• **Texto fornecido**:
#####
Bolsonaro volta a defender fim de pedágio a motocicletas

O fim do pedágio para motociclistas já havia sido mencionado pelo presidente antes. (Foto: Alan Santos/PR)

O presidente da República, Jair Bolsonaro, voltou a dizer que pediu ao ministro da Infraestrutura, Tarcísio de Freitas, para analisar a isenção de pedágio para motociclistas em novos contratos de concessão de rodovias. A fala foi uma resposta a um apoiador com quem conversou na manhã desta terça-feira (08), na saída do Palácio da Alvorada.

“Nós somos 7,5 milhões de motoboys, menos de 1,5 milhão contribui porque ninguém sabe para onde vai nosso recurso”, argumentou o apoiador. “O que eu orientei o Tarcísio [de Freitas, ministro da Infraestrutura], nas novas concessões, vê se é possível moto não pagar pedágio”, respondeu Bolsonaro.

O fim do pedágio para motociclistas já havia sido mencionado pelo mandatário antes. Em julho, logo após ter anunciado testar negativo para o novo coronavírus, o presidente quebrou o isolamento de 15 dias e fez um passeio de moto pela capital federal. Na ocasião, prometeu a um grupo de apoiadores que contratos futuros de concessões de rodovias não irão cobrar pedágio de motociclistas.
#####
• **Dados registrados**:
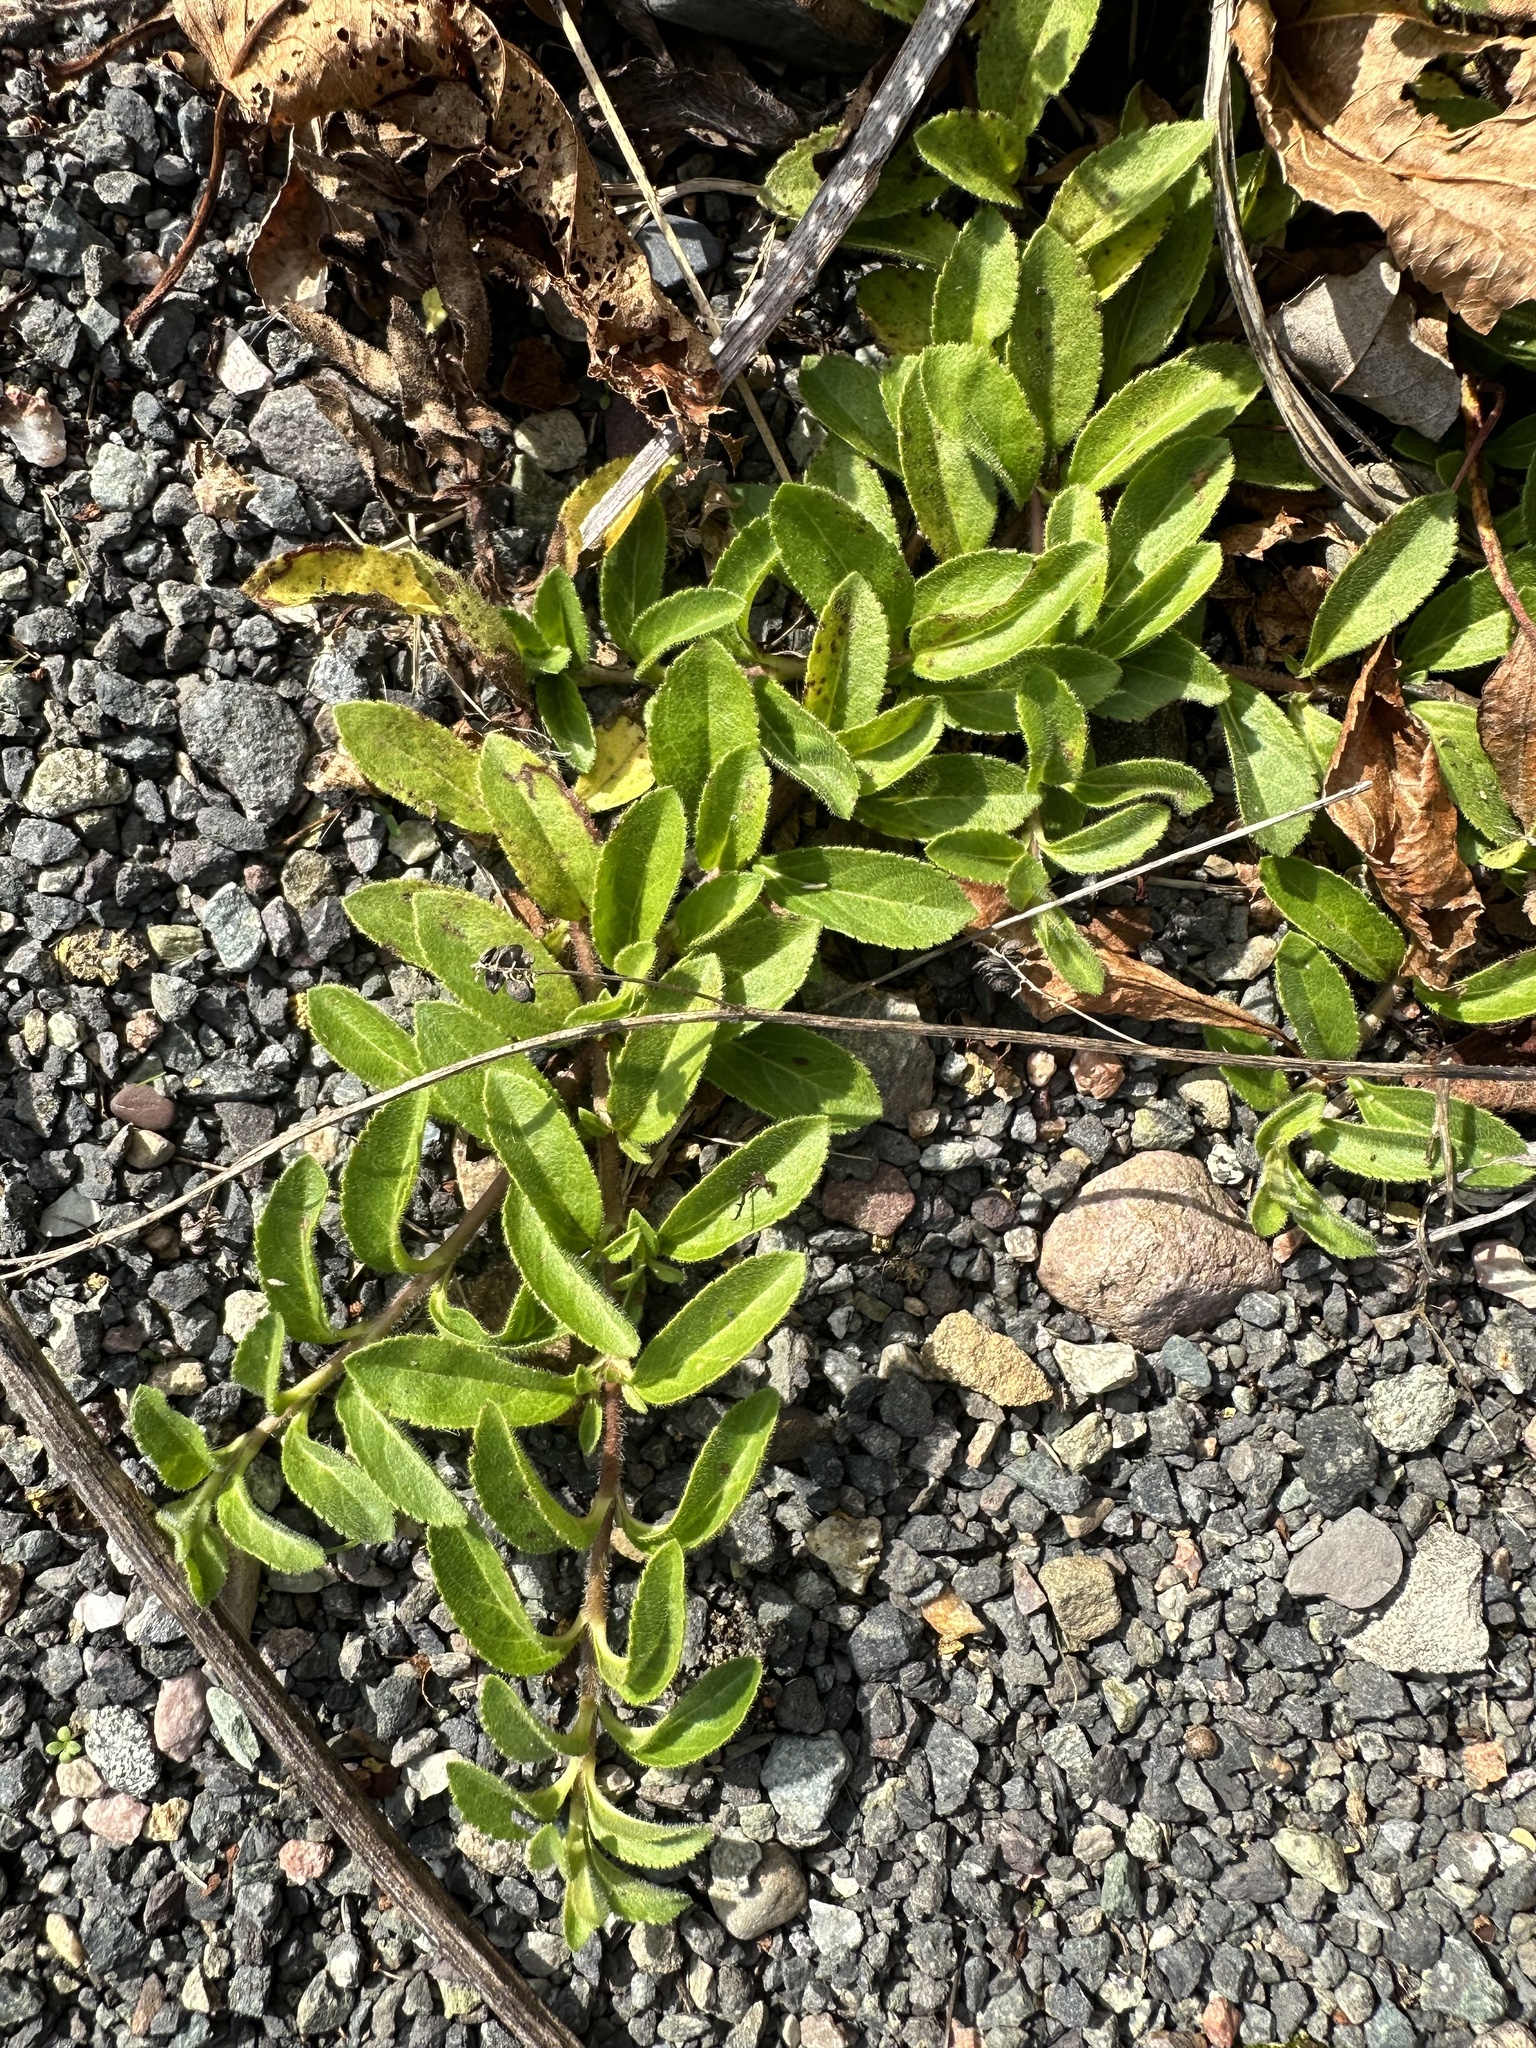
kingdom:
#####
• **Tarefas do exercício**:
(1) Reproduza o trecho do texto fornecido que vai de "O presidente da" até "Palácio da Alvorada.", inclusive.
(2) Resuma o texto fornecido em duas frases.

• **Respostas por item**:
(1)
O presidente da República, Jair Bolsonaro, voltou a dizer que pediu ao ministro da Infraestrutura, Tarcísio de Freitas, para analisar a isenção de pedágio para motociclistas em novos contratos de concessão de rodovias. A fala foi uma resposta a um apoiador com quem conversou na manhã desta terça-feira (08), na saída do Palácio da Alvorada.

(2) Em resposta a um apoiador na saída do Palácio da Alvorada, o presidente Jair Bolsonaro voltou a afirmar que pediu ao ministro da Infraestrutura, Tarcísio de Freitas, que analisasse a isenção de pedágio para motociclistas em novos contratos de concessão de rodovias. Em julho, logo após anunciar teste negativo para o novo coronavírus, ele já havia prometido a um grupo de apoiadores, durante um passeio de moto pela capital federal, que futuras concessões de rodovias não cobrariam pedágio de motociclistas.